Transportation management systems and the cloud
By: Phil Sneed
Cloud computing has revolutionized the way businesses in every industry operate on a daily basis. These changes have even impacted the transportation industry, especially when it comes to transportation management systems.
A TMS is critical to the daily and hourly functions for delivering goods from point A to point B. Instead of relying solely on human knowledge, a TMS serves as a logistics management hub in a collaborative network of carriers, shippers and customers.
The TMS then aids in the interactions between the order management system, warehouse management system and distribution center.
As one might imagine, this involves a lot of data and supplementary information, not to mention the TMS itself.
Enter TMS and the cloud, tools that may prove extremely helpful for those involved with the logistics management chain.
What is the cloud?
Much of the population has likely heard the term "the cloud" used heavily in recent years. Information is not actually stored somewhere in the sky, but rather, someplace not in your business.
As technology website Re/Code explained, cloud computing is the idea of running software on the Internet, instead of locally. This means companies just need a web browser to access the program, either on a desktop or mobile device.
Benefits of the cloud
Cloud computing offers many benefits, starting with the ability to seamlessly integrate with existing enterprise resource planning systems.
The next benefit when using a cloud-based TMS revolves around storage and hardware.
A TMS program utilized through the cloud does not need to be installed anywhere because everything is accessible over the Internet. This means that in the offices of a shipper, if one computer fails, the TMS can still be accessed on another.
But using a TMS also entails collecting a lot of data. This information can come from many areas, from preferred supply chain routes to regular orders. Cloud computing enables this data to be stored on servers elsewhere.
"Utilizing a cloud-based TMS also offers many cost benefits."
No longer will businesses in the transportation industry have to spend large amounts of money on high-end computers or data storage options.
Utilizing a cloud-based TMS also offers many cost benefits, other than not having to buy expensive equipment.
Costs are more predictable because companies are essentially renting the TMS by paying either a monthly or yearly subscription to the provider. Depending on who is providing the TMS program, the subscription price can be quite low, according to a list put together by the comparison website, Software Advice.
Internally, a carrier or shipper can save further by not having to develop a dedicated IT department. While it will always be beneficial to have someone on staff who can troubleshoot difficult computer and network issues, there is no need to have a large IT staff with regards to maintaining the TMS. This is because when utilizing a cloud-based program, all of the technical aspects are handled by the software developer.

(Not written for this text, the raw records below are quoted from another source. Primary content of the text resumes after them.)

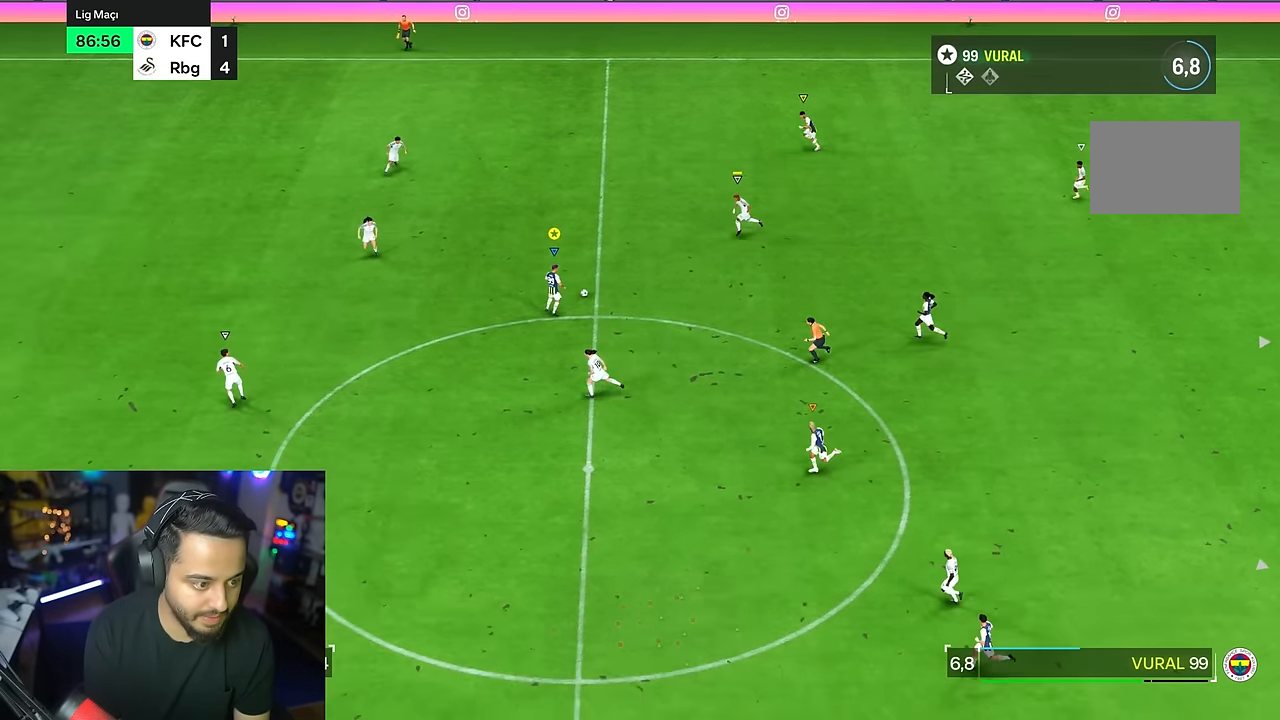
{"dt_ms": 500, "buttons": ["TRIANGLE"], "left_stick": "up-left", "right_stick": "center", "events": [[450, "TRIANGLE", "down"], [483, "left_stick", "up-left"]]}
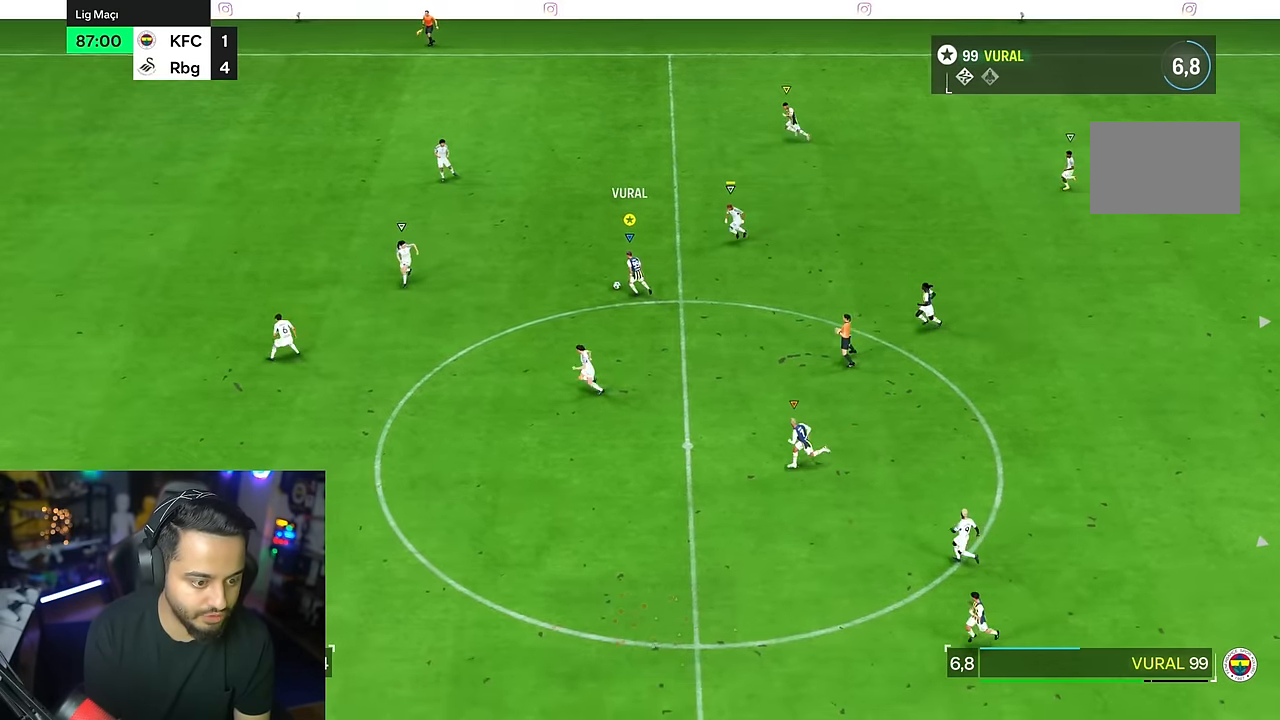
{"dt_ms": 500, "buttons": ["R2"], "left_stick": "left", "right_stick": "center", "events": [[217, "TRIANGLE", "up"], [267, "R2", "down"], [267, "left_stick", "down-left"], [467, "left_stick", "left"]]}
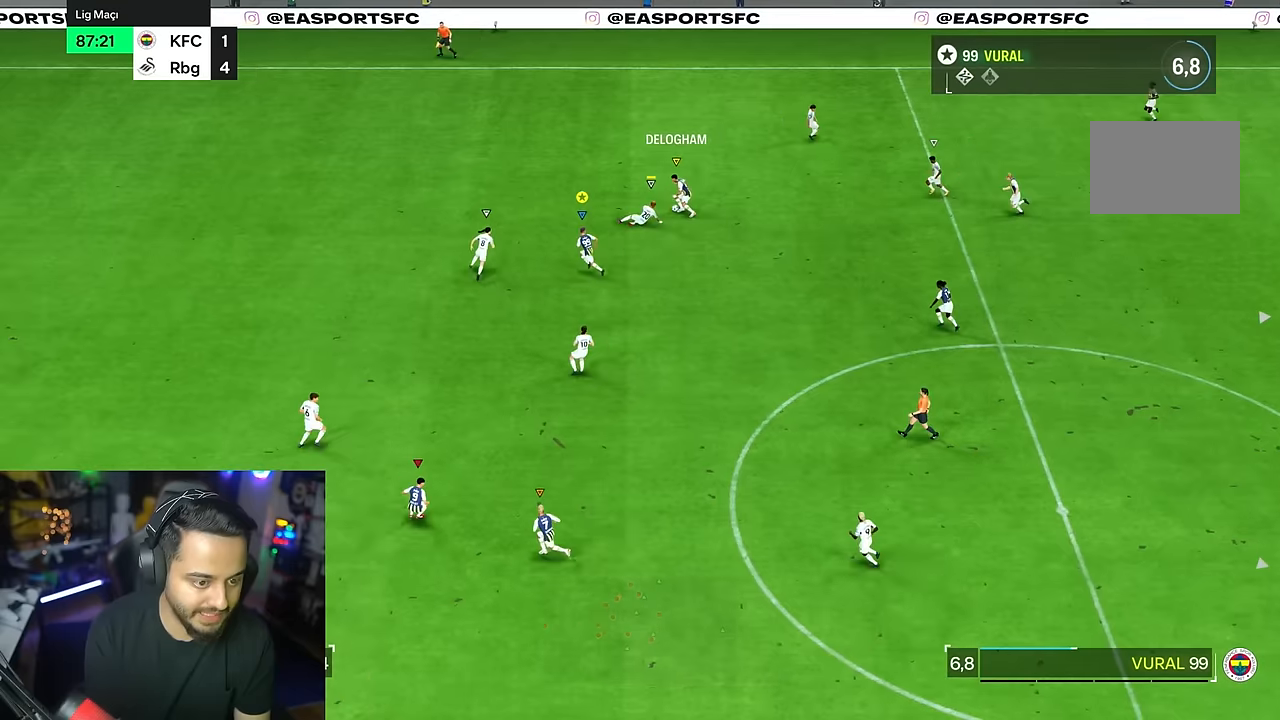
{"dt_ms": 500, "buttons": ["R2"], "left_stick": "left", "right_stick": "center", "events": []}
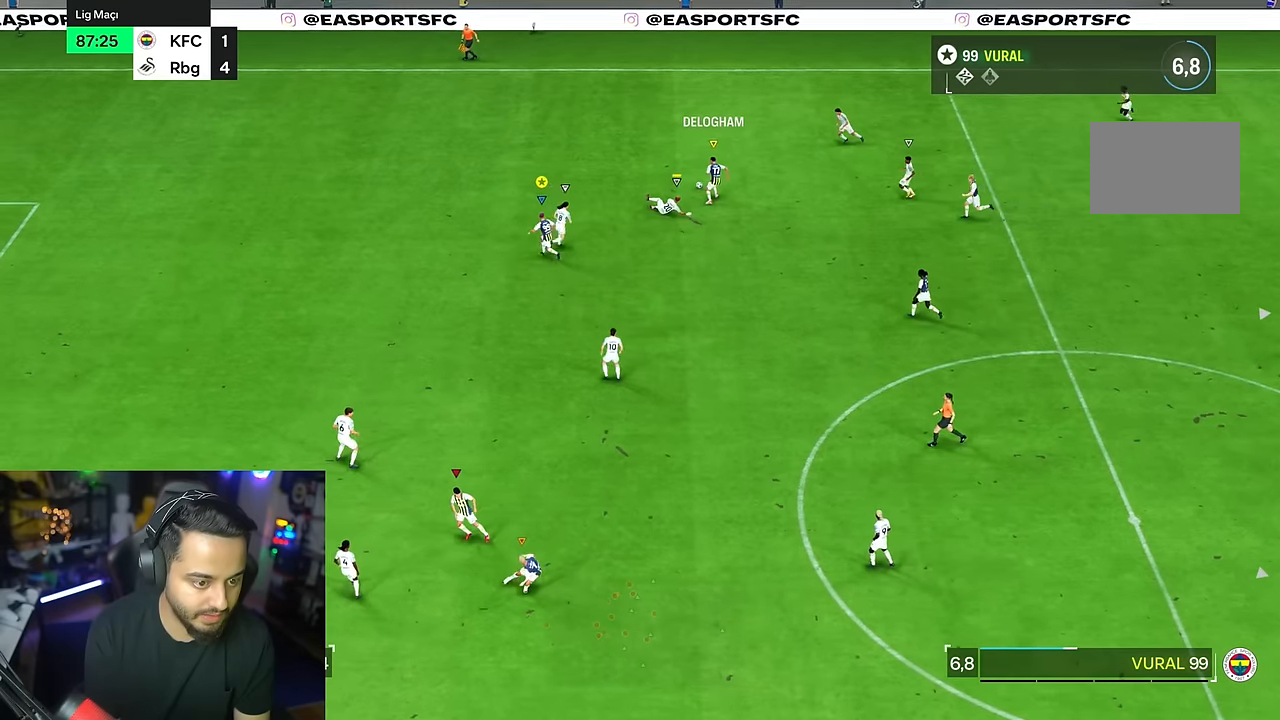
{"dt_ms": 500, "buttons": ["R2"], "left_stick": "left", "right_stick": "center", "events": []}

But most importantly: A cloud-based TMS offers a faster return on investment.
Life made easier
Companies that have experienced data failures or other issues relating to a TMS have likely suffered setbacks trying to get their operations back in order. Even worse, some data may get lost when trying to recover from any type of failure.
The ease of ownership is made easier when utilizing a cloud-based TMS because the developer is in charge of everything, including security. While companies should always back up their data, disaster sometimes strikes.
When utilizing a cloud-based TMS, disaster recovery is made easier because the provider can, and will, help. Businesses will no longer be crippled and find themselves unable to operate because any significant downtime can harm a company's profits and reputation.
Finally, a TMS that utilizes the cloud helps companies connect with supply-chain partners in real time. Companies can therefore collaborate to fix any potential issues.
"A TMS that utilizes the cloud helps companies connect with supply-chain partners in real time."
Life can also be made easier because the developers of a cloud-based TMS will periodically update their software to introduce new features and enhancements. While change is sometimes not warmly welcomed, future updates may provide even more benefits to the transportation industry that further saves on time and money.
There is no denying that a TMS based in the cloud will provide benefits. However, companies should also weigh potential downsides, especially since it revolves around such an important piece of software.
Even though cloud computing has rapidly expanded, concerns still linger about security. When it comes to cloud software, multiple users typically share space on a server. If data is not protected or encrypted, a competitor may be able to look at this information and gain a competitive advantage.
And while a cloud-based TMS offers flexibility as to where you can use the software, companies can find themselves locked into the cloud-only solution, meaning they will likely not be able to transition to an on-site TMS solution.
Similarly, while upgrades can be helpful, they can just as easily introduce new challenges for a shipper or carrier.
Questions to ask
A cloud-based TMS provides many benefits to its users, but the disadvantages must be weighed. If a company is contemplating a switch, they must treat this like any other business decision.
Companies in the market for a TMS cloud solution should take some of the following questions into account when looking at providers:
- What is the recurring subscription price?
- How is maintenance handled?
- What is the system's uptime objective?
- How is the data secured, and what type of restrictions are there?
- What happens if something occurs at the data center where everything is hosted?
- Can the product integrate with existing applications?
The trucking industry shouldn't dismiss the notion of a cloud-based TMS because it does offer many benefits. Advantages include reduced costs and a lower reliance on on-site hardware. This type of flexibility can enable companies within the trucking industry to respond to new trends as they see fit.